Karta Dużej Rodziny w aptece

W projekcie pojawiła się między innymi zapowiadana zmiana w zakazie reklamy aptek, które będą mogły informować o tym, że biorą udział w programie Karta Dużej Rodziny.

– Dotychczasowe regulacje prawne w zakresie zakazu reklamy aptek i ich działalności uniemożliwiały aptekom uczestnictwa w programie Karty Dużej Rodziny. W rezultacie projekt wprowadza wyjątki od zakazu reklamy apteki i jej działalności w celu wyeliminowania niebezpieczeństwa nałożenia kary na aptekę prowadzącą taką działalność – czytamy w uzasadnieniu projektu.

Proponowane zapisy będą zezwalały na zamieszczenie w lokalu apteki znaku, o którym mowa w art. 22 pkt 2 ustawy z dnia 5 grudnia 2014 r. o Karcie Dużej Rodziny (Dz.U. z 2017 r. poz. 1832) oraz zamieszczenie informacji w wykazie, o którym mowa w art. 25 ust. 1 ustawy o Karcie Dużej Rodziny.
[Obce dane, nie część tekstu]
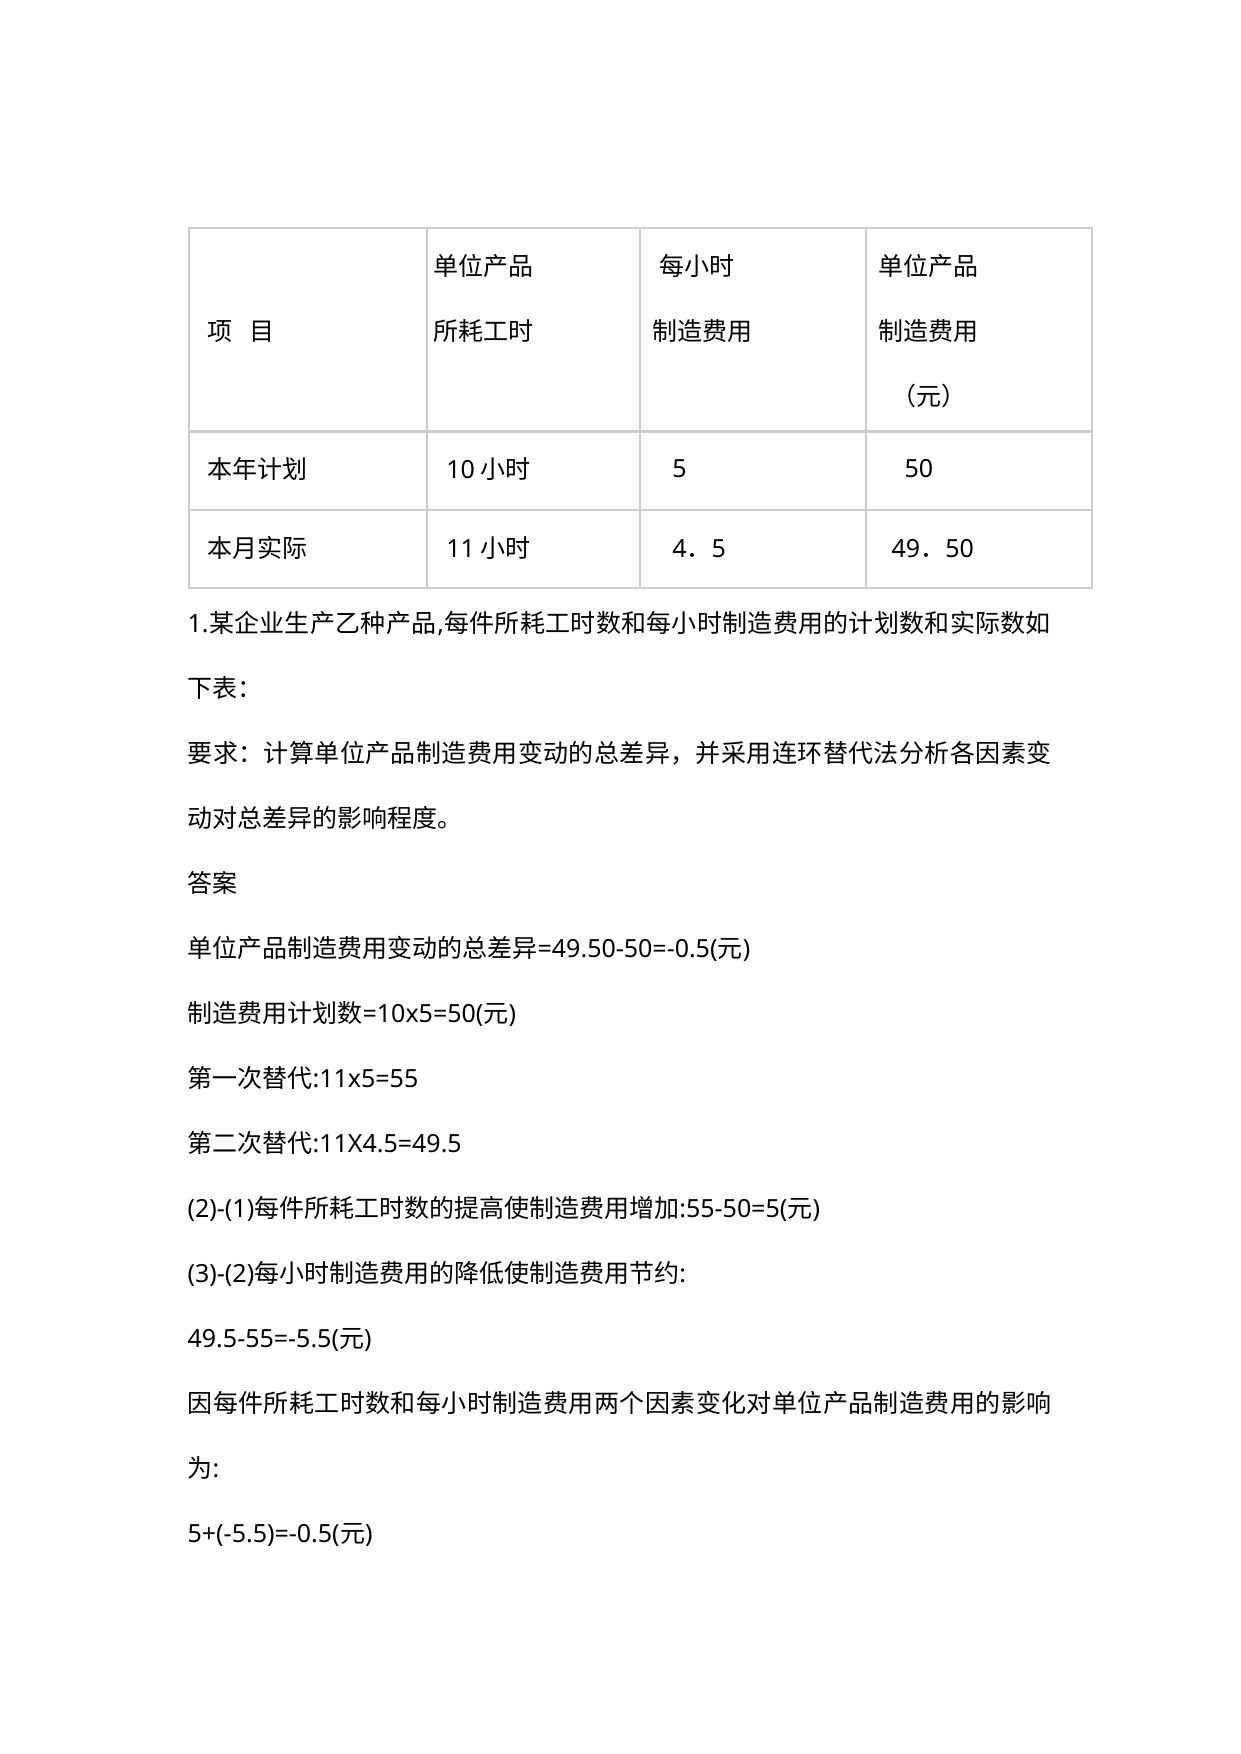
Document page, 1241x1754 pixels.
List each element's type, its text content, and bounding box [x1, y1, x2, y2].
Stosowanie wycofanych leków w wyjątkowych sytuacjach?

Projektodawcy wycofali się z kontrowersyjnego zapisu, który pojawił się w projekcie z połowy września – opisywanego przez Gazetę Prawną. Dotyczył on możliwości stosowania w wyjątkowych sytuacjach leków, które zostały wstrzymane lub wycofane z obrotu. Zaproponowany przepis mówił, że „Osoba, o której mowa w art. 2 ust. 1 pkt 2 ustawy z 15 kwietnia 2011 r. o działalności leczniczej [osoba wykonująca zawód medyczny – przyp. red.], może zastosować produkt leczniczy wstrzymany albo wycofany z obrotu, jeżeli jest to niezbędne dla ratowania zdrowia lub życia pacjenta, a dostęp do właściwego zamiennika jest niemożliwy lub znacznie utrudniony.”

W projekcie nowelizacji opublikowanym w Rządowym Centrum Legislacyjnym, takiego zapisu już nie ma.

Kara więzienia za sprzedaż leku wycofanego

Ministerstwo Zdrowia uznało, że konieczne jest także kompleksowe uregulowanie kwestii wstrzymania obrotu lub wycofania z obrotu produktów leczniczych, co do których istnieje podejrzenie niespełniania wymagań jakościowych, sfałszowania lub wystąpienia innych okoliczności zagrażających bezpieczeństwu pacjentów.

– Obecnie funkcjonujący system, oparty o przepisy regulujące postępowania administracyjne, jest bowiem nieadekwatny do potrzeb, w szczególności w zakresie szybkości reagowania organów PIF – czytamy w uzasadnieniu projektu. – Projektowane rozwiązania mają na celu umożliwienie wydania natychmiastowo stosowanego rozstrzygnięcia w przedmiocie wstrzymania obrotu produktu leczniczego oraz usprawnienie następującego po wstrzymaniu postępowania wyjaśniającego.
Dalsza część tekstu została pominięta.